Support approach: The provider created a short video prompt supported by accessible information principles from accessible information standards in learning disability services.

Five practical steps:

  1. Staff broke the evening routine into clear steps.
  2. The video showed tea, music, medication, drink, teeth, pyjamas and relaxation.
  3. Workers watched the video with the person before the routine began.
  4. Staff followed the same sequence shown in the video.
  5. Managers reviewed medication acceptance, anxiety and staff consistency.

Day-to-day delivery detail: Before the evening routine, the person watched the medication step and selected wait. Staff paused, offered music first and returned to the medication step afterwards, following the visual sequence without pressure.

How effectiveness was evidenced: Evening anxiety reduced and the medication routine became more settled. Records showed that video prompting improved predictability and reduced repeated verbal prompting.

Governance and evidence

The audit trail may include video prompt versions, consent records, communication profiles, support plans, appointment notes, PBS reviews, supervision records, handovers and outcome reviews.

Data may show reduced transition distress, improved appointment completion, stronger AAC use, better routine participation, fewer abandoned activities or reduced reliance on verbal prompting. Qualitative evidence should explain how video prompting changed understanding and control.

Commissioner and CQC Expectations

Commissioners expect providers to evidence personalised communication, inclusion, prevention, health access and outcomes. Video prompting can help show that accessible information is practical, current and used to support real participation.

CQC expects effective communication, person-centred care, dignity, involvement, safe support and good governance.
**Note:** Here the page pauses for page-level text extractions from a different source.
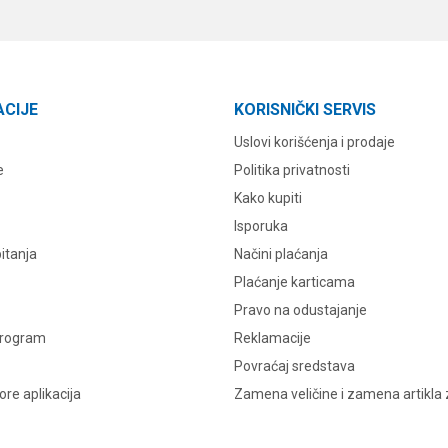
ACIJE
KORISNIČKI SERVIS
Uslovi korišćenja i prodaje
e
Politika privatnosti
Kako kupiti
Isporuka
itanja
Načini plaćanja
Plaćanje karticama
Pravo na odustajanje
program
Reklamacije
Povraćaj sredstava
re aplikacija
Zamena veličine i zamena artikla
Inspectors may look at whether accessible tools are used meaningfully and whether staff respond to the person’s communication.

Common Pitfalls

  • Using generic videos that do not match the person’s setting or routine.
  • Making videos too long or too complex.
  • Playing videos without checking the person’s response.
  • Using video prompts to push compliance rather than support understanding.
  • Failing to update videos when routines, venues or staff change.
  • Auditing video creation without reviewing communication outcomes.

Conclusion

Video prompting can make routines, appointments, community activities and communication practice more accessible and predictable. Strong providers demonstrate that video prompts are personalised, consented, used consistently and reviewed against outcomes. When embedded well, video prompting supports clearer understanding, reduced anxiety and more person-led communication.